▸ **INSTRUCTION**
Copy out the lines word for word, beginning at the line that has "order: Proteales" and going on through the last line of the records.

▸ **TASK MATERIAL**
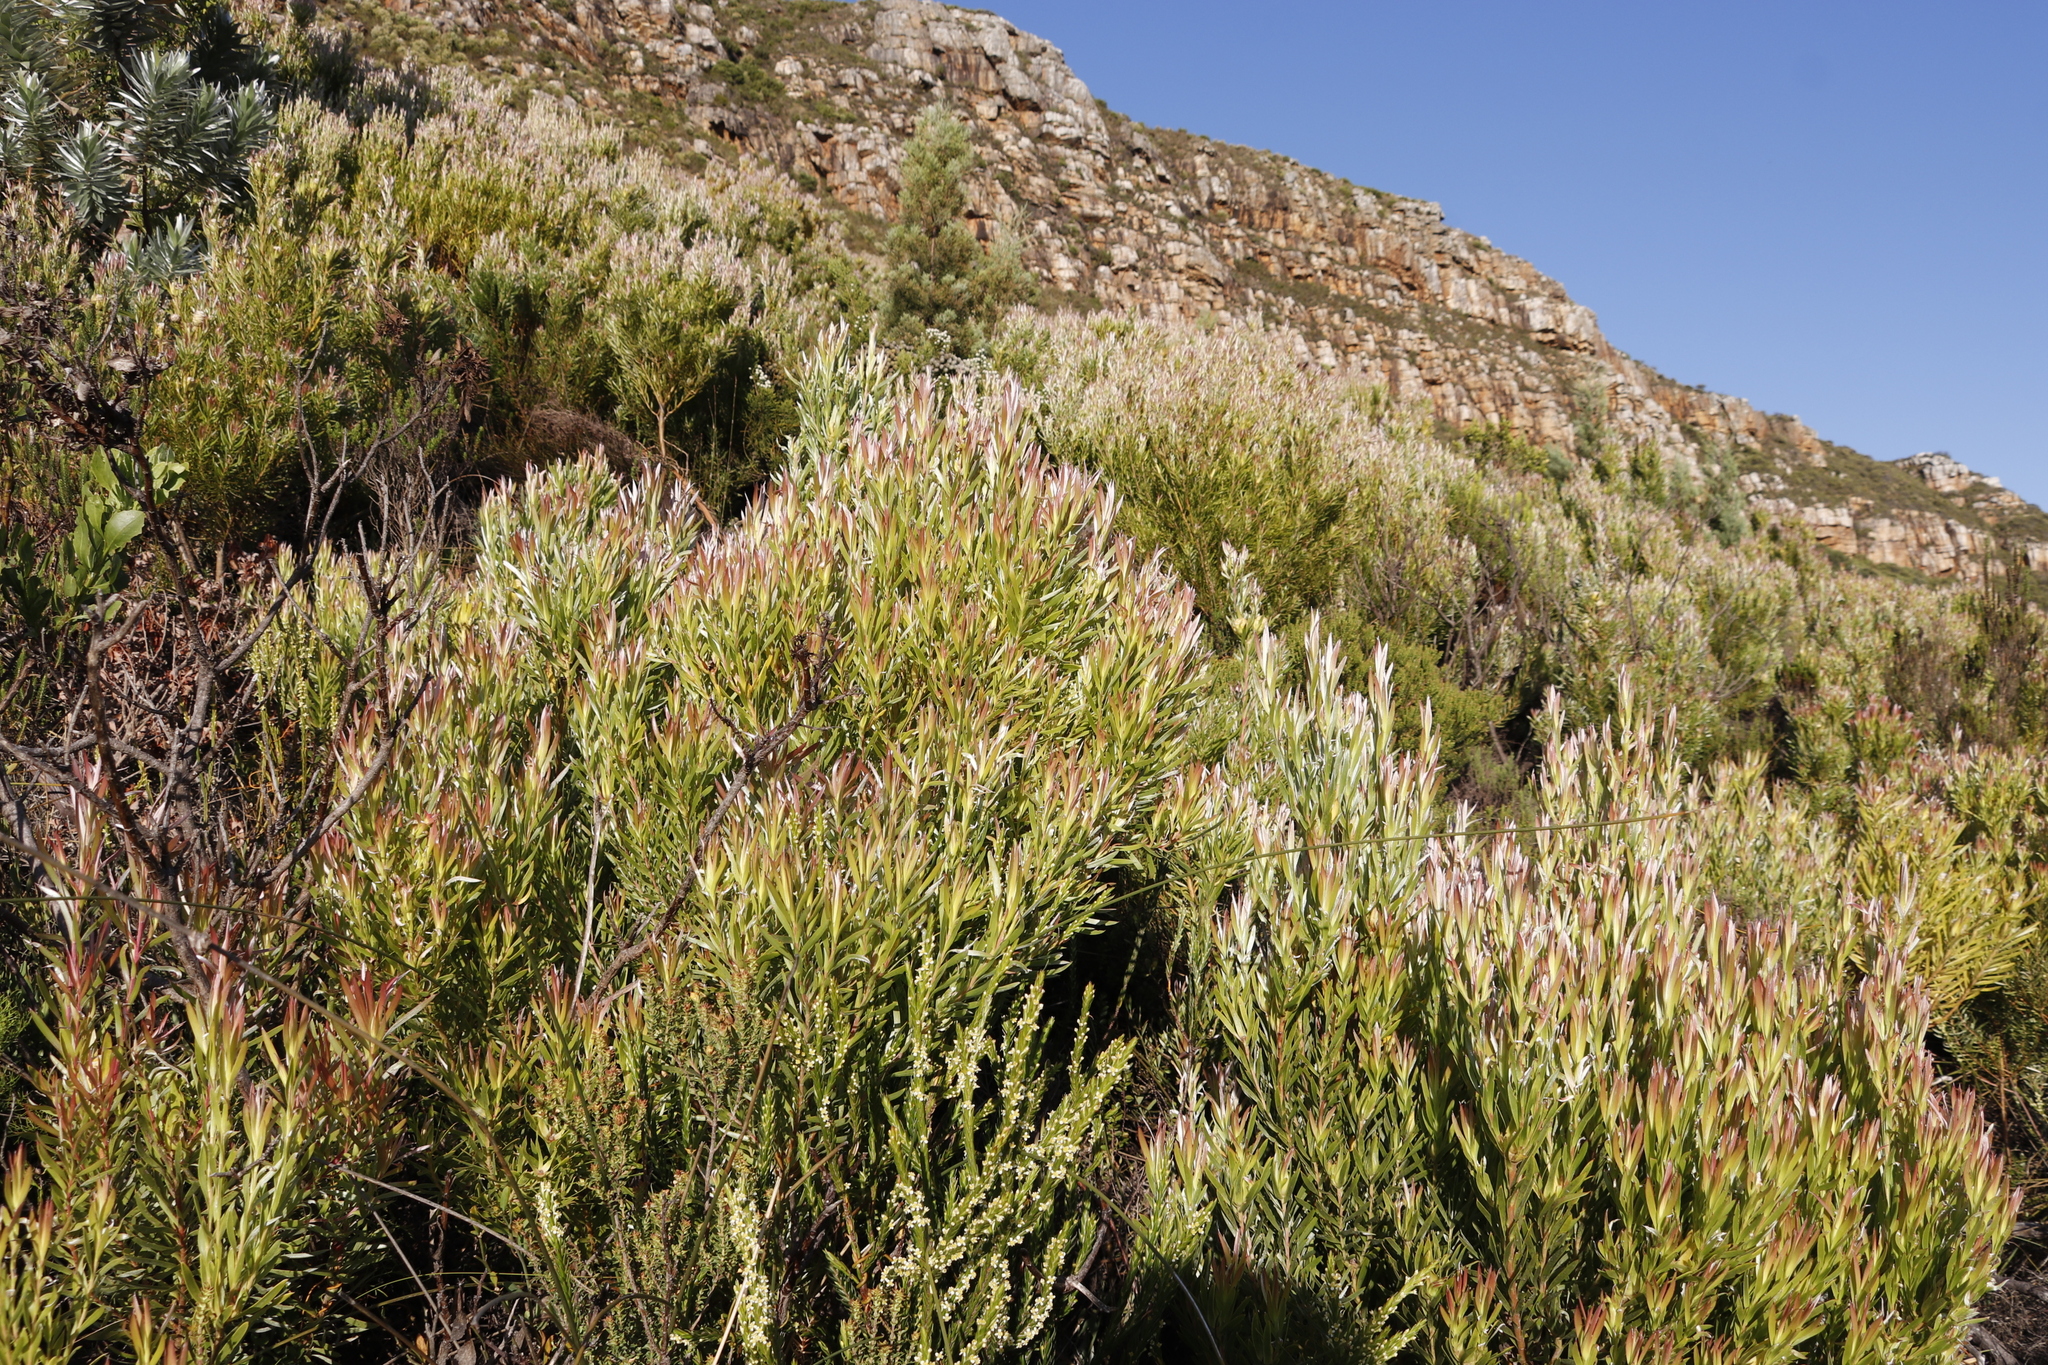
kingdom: Plantae
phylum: Tracheophyta
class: Magnoliopsida
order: Proteales
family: Proteaceae
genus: Leucadendron
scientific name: Leucadendron xanthoconus
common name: Sickle-leaf conebush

▸ **ANSWER TO THIS TASK**
order: Proteales
family: Proteaceae
genus: Leucadendron
scientific name: Leucadendron xanthoconus
common name: Sickle-leaf conebush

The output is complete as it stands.